══ DATA LINES
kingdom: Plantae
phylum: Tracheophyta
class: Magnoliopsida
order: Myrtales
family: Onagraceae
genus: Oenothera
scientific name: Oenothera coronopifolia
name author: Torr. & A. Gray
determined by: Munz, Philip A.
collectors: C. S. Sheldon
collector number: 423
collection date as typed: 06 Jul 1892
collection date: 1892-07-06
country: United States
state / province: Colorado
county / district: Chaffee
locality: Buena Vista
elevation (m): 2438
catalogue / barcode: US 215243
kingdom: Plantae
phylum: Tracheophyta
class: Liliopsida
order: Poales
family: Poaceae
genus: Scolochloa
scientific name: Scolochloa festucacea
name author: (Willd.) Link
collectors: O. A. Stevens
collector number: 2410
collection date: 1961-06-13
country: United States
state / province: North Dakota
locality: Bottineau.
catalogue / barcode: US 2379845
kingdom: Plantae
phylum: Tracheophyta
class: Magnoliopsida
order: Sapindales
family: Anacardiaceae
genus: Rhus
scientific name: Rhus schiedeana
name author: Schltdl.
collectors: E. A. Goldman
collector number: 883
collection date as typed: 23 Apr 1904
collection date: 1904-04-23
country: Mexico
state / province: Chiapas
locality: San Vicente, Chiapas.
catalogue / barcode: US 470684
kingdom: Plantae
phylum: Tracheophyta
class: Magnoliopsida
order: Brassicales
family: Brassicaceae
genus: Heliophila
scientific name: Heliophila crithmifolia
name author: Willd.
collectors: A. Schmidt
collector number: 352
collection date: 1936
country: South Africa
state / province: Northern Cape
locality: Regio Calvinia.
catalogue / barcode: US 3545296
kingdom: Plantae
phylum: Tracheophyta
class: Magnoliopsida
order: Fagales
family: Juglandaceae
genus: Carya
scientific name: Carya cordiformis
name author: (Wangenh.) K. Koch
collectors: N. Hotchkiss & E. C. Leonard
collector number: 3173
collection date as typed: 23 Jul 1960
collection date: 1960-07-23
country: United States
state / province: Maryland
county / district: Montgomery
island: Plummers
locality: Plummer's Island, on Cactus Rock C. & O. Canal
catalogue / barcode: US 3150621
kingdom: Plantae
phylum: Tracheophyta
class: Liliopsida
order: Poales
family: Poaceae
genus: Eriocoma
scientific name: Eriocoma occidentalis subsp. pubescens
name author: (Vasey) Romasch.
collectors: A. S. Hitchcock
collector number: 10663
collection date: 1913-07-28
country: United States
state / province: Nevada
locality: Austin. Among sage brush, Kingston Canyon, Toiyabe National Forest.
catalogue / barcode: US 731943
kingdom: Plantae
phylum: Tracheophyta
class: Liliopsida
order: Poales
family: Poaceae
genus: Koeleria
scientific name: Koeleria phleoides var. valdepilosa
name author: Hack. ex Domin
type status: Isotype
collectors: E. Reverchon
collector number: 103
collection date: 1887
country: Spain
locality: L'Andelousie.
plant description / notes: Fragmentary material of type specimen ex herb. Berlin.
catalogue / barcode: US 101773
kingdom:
════
- **WORK REQUIRED**: Count the lines in the listing above that contain the string "order", where case counts. Reply with the number alone.

- **WRITTEN SOLUTION**: 7